In 2017, Allure published a story about the disproportionate number of popular Mormon beauty bloggers. Back in 2011, a Salon essay titled “Why I can’t stop reading Mormon housewife blogs” sought to understand why it seemed like so many bloggers were Mormon, peppered with witticisms about their homes that “look like Anthropologie catalogs” and “elaborate astronaut-themed birthday parties for their kids.” There are Reddit threads devoted to answering the same question. The most direct connection between Mormonism and blogging seems to be the longstanding value in the church of journaling and keeping written records.
Instagram will test a feature that allows users to shadow ban their bullies
Ashley Carman reports on Instagram’s latest anti-bullying initiatives. (Elsewhere, Adam Mosseri talks to Time about the launch.)
Instagram’s next big fix for online bullying is coming in the form of artificial intelligence-flagged comments and the ability for users to restrict accounts from publicly commenting on their posts.

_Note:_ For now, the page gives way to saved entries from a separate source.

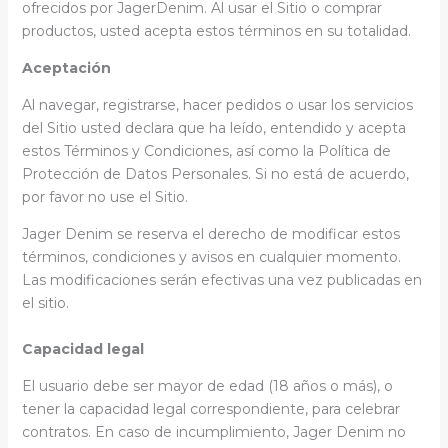
ofrecidos por JagerDenim. Al usar el Sitio o comprar
productos, usted acepta estos términos en su totalidad.
Aceptación
Al navegar, registrarse, hacer pedidos o usar los servicios
del Sitio usted declara que ha leído, entendido y acepta
estos Términos y Condiciones, así como la Política de
Protección de Datos Personales. Si no está de acuerdo,
por favor no use el Sitio.
Jager Denim se reserva el derecho de modificar estos
términos, condiciones y avisos en cualquier momento.
Las modificaciones serán efectivas una vez publicadas en
el sitio.
Capacidad legal
El usuario debe ser mayor de edad (18 años o más), o
tener la capacidad legal correspondiente, para celebrar
contratos. En caso de incumplimiento, Jager Denim no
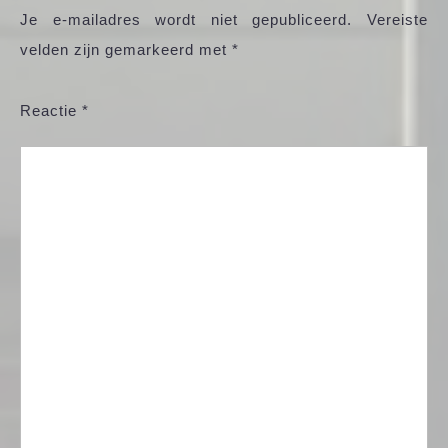
Je e-mailadres wordt niet gepubliceerd.
Vereiste
velden zijn gemarkeerd met
*
Reactie
*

The team is launching a test soon that’ll give users the power to essentially “shadow ban” a user from their account, meaning the account holder can “restrict” another user, which makes their comments visible only to themselves. It also hides when the account holder is active on Instagram or when they’re read a direct message.
US Concentration Camp Map
Here is a user-generated map of every known US Customs & Border Protection facility in the South Border states:
It ranks each according to the potential for abusive conditions at the location. This map is intended to be a tool for politicians, journalists, doctors, and activists interested in inspecting these facilities. The locations in dark purple are confirmed concentration camps where significant human rights abuses have been documented. The red markers are locations which have a very high likelihood of having conditions which would designate them as concentration camps. Yellow items are facilities which have a significant chance of being concentration camps.
The Horrible Place Between the Apps
John Herrman laments the phenomenon of “half-deleting” an app — introducing ever more hurdles to using an app, while feeling bad about it all the while:
About two years ago, I turned off most of my phone’s notifications, including Twitter’s. I still checked. I started uninstalling the app on weekends, then keeping it uninstalled until I needed to post something for work. (The idea that Twitter is necessary or even helpful for work is, probably, the self-deception at the core of this problem.)

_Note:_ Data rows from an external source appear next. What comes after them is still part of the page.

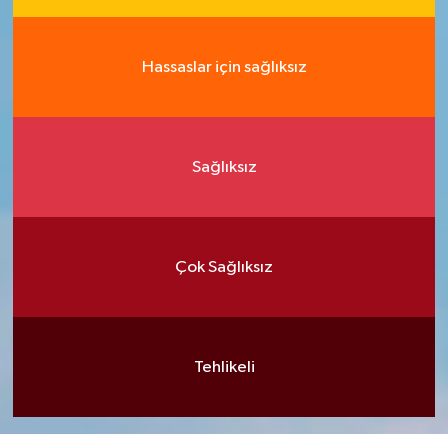
Hassaslar için sağlıksız
Sağlıksız
Çok Sağlıksız
Tehlikeli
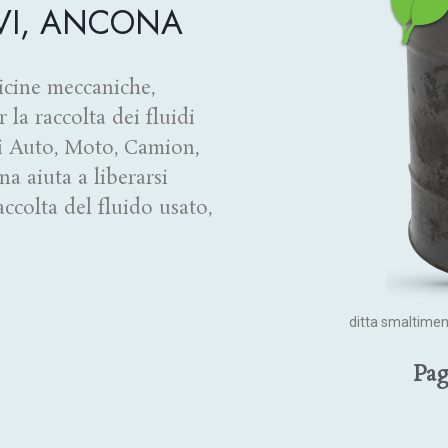
VI, ANCONA
icine meccaniche,
r la raccolta dei fluidi
 di Auto, Moto, Camion,
a aiuta a liberarsi
accolta del fluido usato,
ditta smaltimen
Pag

I constantly backslid. I started logging out after using the app and gave myself passwords I could never remember; eventually they ended up in my password manager. I started using Twitter’s mobile site, which I assumed would feel more deliberate, or worse, but that process disappeared into a subconscious routine as well.
We’re told that too much screen time hurts our kids. Where’s the evidence?
Andrew Przybylski and Amy Orben say there is little evidence to support the idea that lots of screen time is bad for children:
Each year, teens and preteens rated their social media use and told us how satisfied they were with aspects of their life. We were interested in testing both whether changes in social media use over time actually preceded shifts in life satisfaction and whether such changes influenced subsequent social media use. In simple terms, are you more likely to “use” if you’re happy or sad?
What did we find? Well, mostly nothing! In more than half of the thousands of statistical models we tested, we found nothing more than random statistical noise. In the remainder, we did find some small trends over time – these were mostly clustered in data provided by teenage girls. Decreases in satisfaction with school, family, appearance and friends presaged increased social media use, and increases in social media use preceded decreases in satisfaction with school, family, and friends. You can see then how, if you were determined to extract a story, you could cook up one about teenage girls and unhappiness.